Shades Were Made For Lovely Days Like This: A Look at Mad Max: Fury Road: Black & Chrome

Shades Were Made For Lovely Days Like This: A Look at Mad Max: Fury Road: Black & Chrome

Director George Miller states in a promo video for the release of Mad Max: Fury Road: Black & Chrome that he believes this is the best version of the film. Having seen a black and white dupe of The Road Warrior during post-production, he was intrigued with how the removal of color made the movie feel more “abstract” and “iconic." Decades later, Miller went to his colorist on Fury Road and asked to see some scenes in black and white. He was so impressed with the result that he pushed for the release of a black and white version of the six-time Academy Award winning picture. Currently in a limited run in select theaters, and soon everywhere on Blu-ray (12/6/16), the new colorless Fury Road is now available for all to see.

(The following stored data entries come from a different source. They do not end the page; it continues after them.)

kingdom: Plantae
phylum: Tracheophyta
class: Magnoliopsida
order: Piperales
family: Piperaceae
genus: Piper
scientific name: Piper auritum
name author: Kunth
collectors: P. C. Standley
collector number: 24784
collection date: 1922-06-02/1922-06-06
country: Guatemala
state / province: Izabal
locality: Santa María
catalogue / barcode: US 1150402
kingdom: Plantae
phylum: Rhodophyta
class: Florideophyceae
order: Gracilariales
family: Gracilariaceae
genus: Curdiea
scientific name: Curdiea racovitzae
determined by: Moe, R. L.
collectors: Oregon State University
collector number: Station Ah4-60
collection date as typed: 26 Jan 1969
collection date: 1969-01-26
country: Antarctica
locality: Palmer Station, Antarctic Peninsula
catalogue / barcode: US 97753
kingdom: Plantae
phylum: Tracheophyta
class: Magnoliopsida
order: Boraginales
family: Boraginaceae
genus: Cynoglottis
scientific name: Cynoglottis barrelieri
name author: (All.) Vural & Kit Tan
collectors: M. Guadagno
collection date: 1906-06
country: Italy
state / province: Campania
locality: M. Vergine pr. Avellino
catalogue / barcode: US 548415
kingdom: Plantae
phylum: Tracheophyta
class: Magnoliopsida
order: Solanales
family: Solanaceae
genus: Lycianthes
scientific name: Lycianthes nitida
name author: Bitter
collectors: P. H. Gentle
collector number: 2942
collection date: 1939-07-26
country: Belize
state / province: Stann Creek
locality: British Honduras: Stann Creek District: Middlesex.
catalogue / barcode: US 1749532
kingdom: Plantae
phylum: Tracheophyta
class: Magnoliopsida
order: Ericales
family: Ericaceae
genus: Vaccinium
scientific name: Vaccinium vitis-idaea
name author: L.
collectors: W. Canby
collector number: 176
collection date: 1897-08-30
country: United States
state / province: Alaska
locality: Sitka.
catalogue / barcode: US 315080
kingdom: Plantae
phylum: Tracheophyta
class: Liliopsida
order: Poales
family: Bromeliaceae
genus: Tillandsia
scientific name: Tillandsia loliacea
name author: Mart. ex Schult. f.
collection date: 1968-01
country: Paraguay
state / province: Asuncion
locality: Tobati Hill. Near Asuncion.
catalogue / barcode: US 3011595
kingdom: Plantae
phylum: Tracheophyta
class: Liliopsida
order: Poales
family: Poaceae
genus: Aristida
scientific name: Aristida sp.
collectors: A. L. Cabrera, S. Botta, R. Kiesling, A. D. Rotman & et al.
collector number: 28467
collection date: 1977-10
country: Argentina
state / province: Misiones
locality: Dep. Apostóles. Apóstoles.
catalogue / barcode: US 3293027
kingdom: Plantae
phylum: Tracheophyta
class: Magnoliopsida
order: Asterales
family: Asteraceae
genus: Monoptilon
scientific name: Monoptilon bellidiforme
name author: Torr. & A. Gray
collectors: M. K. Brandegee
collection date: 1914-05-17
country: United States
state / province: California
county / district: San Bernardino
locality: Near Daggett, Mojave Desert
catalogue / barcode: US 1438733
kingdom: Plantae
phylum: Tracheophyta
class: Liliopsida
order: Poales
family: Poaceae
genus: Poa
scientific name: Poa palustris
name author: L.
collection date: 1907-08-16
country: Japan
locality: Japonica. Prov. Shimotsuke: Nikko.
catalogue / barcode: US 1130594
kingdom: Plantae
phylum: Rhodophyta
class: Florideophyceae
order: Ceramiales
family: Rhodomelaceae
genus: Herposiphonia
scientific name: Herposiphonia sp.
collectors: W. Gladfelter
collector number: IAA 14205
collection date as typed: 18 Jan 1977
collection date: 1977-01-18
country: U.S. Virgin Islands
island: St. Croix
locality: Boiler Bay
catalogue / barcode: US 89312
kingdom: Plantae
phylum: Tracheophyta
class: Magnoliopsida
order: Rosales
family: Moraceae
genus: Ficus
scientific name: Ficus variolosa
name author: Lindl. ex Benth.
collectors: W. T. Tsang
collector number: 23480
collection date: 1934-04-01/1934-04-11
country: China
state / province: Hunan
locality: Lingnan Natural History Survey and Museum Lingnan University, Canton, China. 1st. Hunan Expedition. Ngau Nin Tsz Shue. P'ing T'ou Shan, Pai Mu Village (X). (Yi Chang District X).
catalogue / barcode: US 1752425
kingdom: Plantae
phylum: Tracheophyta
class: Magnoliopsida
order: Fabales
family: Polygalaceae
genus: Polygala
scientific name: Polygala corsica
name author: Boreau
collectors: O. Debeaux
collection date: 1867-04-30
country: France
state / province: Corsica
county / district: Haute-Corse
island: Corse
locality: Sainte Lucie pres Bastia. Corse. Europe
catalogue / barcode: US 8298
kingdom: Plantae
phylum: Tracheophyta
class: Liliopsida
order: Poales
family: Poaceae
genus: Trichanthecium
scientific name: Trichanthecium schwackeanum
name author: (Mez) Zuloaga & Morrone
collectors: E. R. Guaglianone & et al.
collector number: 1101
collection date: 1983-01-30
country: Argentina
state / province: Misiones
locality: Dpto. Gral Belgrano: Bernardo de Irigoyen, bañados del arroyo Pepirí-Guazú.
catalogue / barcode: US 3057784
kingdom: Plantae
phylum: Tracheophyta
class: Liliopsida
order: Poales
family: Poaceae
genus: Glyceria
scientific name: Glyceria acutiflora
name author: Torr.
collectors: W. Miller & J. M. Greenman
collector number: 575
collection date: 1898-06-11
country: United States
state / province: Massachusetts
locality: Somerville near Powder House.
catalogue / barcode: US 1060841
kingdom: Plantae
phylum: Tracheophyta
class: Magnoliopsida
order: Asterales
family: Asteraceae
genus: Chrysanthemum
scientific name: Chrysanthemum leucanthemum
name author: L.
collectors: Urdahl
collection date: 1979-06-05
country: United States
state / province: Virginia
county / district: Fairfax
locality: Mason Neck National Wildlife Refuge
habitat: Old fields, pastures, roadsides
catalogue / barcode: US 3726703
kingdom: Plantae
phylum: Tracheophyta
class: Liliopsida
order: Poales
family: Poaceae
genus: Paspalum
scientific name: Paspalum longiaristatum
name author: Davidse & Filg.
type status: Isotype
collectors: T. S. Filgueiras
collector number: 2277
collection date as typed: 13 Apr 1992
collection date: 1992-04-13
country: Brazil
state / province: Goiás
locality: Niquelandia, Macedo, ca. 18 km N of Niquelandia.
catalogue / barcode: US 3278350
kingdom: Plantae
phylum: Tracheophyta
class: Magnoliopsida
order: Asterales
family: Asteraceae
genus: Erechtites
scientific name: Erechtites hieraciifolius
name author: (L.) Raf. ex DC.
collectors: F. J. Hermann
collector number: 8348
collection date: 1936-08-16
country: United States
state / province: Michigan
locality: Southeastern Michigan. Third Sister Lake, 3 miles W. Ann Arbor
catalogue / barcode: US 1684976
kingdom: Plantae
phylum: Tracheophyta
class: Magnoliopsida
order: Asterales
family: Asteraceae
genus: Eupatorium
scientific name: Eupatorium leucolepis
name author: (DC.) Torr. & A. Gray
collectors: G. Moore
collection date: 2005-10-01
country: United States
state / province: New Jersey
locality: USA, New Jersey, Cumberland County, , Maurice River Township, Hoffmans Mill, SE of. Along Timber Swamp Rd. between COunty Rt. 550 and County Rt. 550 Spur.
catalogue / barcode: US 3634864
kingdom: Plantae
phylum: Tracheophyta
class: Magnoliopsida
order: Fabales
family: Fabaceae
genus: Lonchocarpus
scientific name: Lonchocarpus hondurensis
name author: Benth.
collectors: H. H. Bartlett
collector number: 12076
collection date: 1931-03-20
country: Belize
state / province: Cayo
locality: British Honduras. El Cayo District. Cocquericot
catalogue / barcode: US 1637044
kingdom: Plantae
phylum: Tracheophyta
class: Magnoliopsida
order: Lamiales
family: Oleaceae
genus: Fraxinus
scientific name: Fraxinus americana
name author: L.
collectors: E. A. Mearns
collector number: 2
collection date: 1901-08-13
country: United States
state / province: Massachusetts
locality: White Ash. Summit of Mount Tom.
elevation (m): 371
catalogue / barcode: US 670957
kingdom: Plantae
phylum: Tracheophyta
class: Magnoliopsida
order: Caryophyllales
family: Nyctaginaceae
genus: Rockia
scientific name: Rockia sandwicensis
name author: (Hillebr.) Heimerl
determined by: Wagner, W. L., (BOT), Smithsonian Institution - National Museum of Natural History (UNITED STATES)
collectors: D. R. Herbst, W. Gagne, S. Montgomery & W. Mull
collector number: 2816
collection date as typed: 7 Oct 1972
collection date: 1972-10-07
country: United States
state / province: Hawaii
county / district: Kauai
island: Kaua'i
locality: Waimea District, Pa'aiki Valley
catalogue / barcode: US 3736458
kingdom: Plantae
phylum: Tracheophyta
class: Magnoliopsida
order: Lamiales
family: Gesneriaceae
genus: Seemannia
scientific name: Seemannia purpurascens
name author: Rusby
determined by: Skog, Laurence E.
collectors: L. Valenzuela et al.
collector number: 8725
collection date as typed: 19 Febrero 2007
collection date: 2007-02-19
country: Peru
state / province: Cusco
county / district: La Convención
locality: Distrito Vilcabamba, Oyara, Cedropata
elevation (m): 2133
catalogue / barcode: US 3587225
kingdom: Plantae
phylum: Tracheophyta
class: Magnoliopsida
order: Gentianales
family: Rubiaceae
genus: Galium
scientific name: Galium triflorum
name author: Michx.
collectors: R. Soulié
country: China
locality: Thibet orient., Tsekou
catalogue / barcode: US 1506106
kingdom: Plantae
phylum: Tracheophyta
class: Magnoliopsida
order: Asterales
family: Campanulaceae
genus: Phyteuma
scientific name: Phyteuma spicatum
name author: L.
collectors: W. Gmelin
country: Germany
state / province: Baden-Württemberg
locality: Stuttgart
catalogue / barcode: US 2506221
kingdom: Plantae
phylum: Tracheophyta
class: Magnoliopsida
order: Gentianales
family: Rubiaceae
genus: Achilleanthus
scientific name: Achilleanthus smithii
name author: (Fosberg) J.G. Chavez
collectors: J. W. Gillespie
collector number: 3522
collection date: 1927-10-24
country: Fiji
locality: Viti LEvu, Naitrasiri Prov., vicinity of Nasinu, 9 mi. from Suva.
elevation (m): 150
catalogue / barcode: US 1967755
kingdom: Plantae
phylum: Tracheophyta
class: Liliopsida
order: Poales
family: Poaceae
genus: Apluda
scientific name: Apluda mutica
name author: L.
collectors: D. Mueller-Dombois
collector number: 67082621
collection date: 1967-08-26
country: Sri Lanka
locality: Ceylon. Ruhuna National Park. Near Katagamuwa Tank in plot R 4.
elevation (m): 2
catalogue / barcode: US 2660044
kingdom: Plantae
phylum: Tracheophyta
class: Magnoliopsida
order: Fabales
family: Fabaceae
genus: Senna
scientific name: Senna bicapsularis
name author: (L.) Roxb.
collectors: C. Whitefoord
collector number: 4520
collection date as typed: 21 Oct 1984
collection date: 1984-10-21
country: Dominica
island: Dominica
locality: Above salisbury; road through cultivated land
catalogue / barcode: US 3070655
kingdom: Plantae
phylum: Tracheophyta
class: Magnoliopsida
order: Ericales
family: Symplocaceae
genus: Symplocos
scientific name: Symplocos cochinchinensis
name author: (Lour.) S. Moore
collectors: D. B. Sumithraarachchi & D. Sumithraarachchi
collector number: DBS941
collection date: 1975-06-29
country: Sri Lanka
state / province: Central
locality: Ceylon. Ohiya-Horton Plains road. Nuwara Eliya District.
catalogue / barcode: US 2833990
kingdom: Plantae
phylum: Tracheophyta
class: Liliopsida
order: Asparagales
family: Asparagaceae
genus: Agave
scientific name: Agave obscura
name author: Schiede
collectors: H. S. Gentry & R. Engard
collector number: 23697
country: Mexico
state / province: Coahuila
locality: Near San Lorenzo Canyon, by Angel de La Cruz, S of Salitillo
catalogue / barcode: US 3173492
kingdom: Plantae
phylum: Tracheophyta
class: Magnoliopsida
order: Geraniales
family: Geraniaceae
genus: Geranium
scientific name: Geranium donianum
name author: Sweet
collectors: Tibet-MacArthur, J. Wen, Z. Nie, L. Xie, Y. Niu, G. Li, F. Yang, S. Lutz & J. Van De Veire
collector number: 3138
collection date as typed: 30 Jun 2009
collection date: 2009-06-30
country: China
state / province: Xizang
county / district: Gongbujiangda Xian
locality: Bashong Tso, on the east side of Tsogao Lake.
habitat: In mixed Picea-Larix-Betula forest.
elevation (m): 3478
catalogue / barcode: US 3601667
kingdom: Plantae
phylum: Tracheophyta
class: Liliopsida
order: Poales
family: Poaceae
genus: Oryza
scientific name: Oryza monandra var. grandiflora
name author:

Does Black & Chrome change the way we see Fury Road for the better or for worse? Well, that depends on how you feel about the unaltered Fury Road. If you believe the movie is flawless in its visual execution, wherein the assault on the senses feels absolutely intentional and necessary to drive home the nature of its sun-bleached, radiated backdrop, then you’ll most likely find nothing beneficial in the black and white version. However, if you need a respite from the dust storm of colors being thrown at you, then Black & Chrome just might be you’re looking for.

Black & Chrome’s removal of color heightens aspects of the movie that may have been overlooked or underappreciated during initial viewings. Having seen the unaltered movie five times, Black & Chrome delivers a welcome new perspective into the film’s plot and characters.

Removing the color from Fury Road creates an even starker world for these characters to inhabit. Max feels more at ease in a world stripped of color. Like the anti-heroes of any number of film noirs, Max maneuvers through shadows and dust (in place of fog) in a indiscriminately cruel world.  

Close-ups of Max, Furiosa and Immortan Joe turn into striking silhouettes against the desert sand. Normally, viewers would be drawn to Charlize Theron’s striking green eyes but now I’m made to focus on other details, like how the high contrast brings out her cracked, sun-damaged complexion.

Black & Chrome makes the Fury Road experience just a little better. Like putting shades on during a sunny day, it makes you appreciate things you might not have focused on before because you were squinting just a tad too much. All that said, John Seale’s Academy Award-nominated cinematography still pops. The night sequences do suffer and aren’t as striking as the unaltered version, but overall it’s still quite effective.

Would this black and white process work with other films? Perhaps. But very fews films have as many elements worthy of the deconstruction Black & Chrome accomplishes.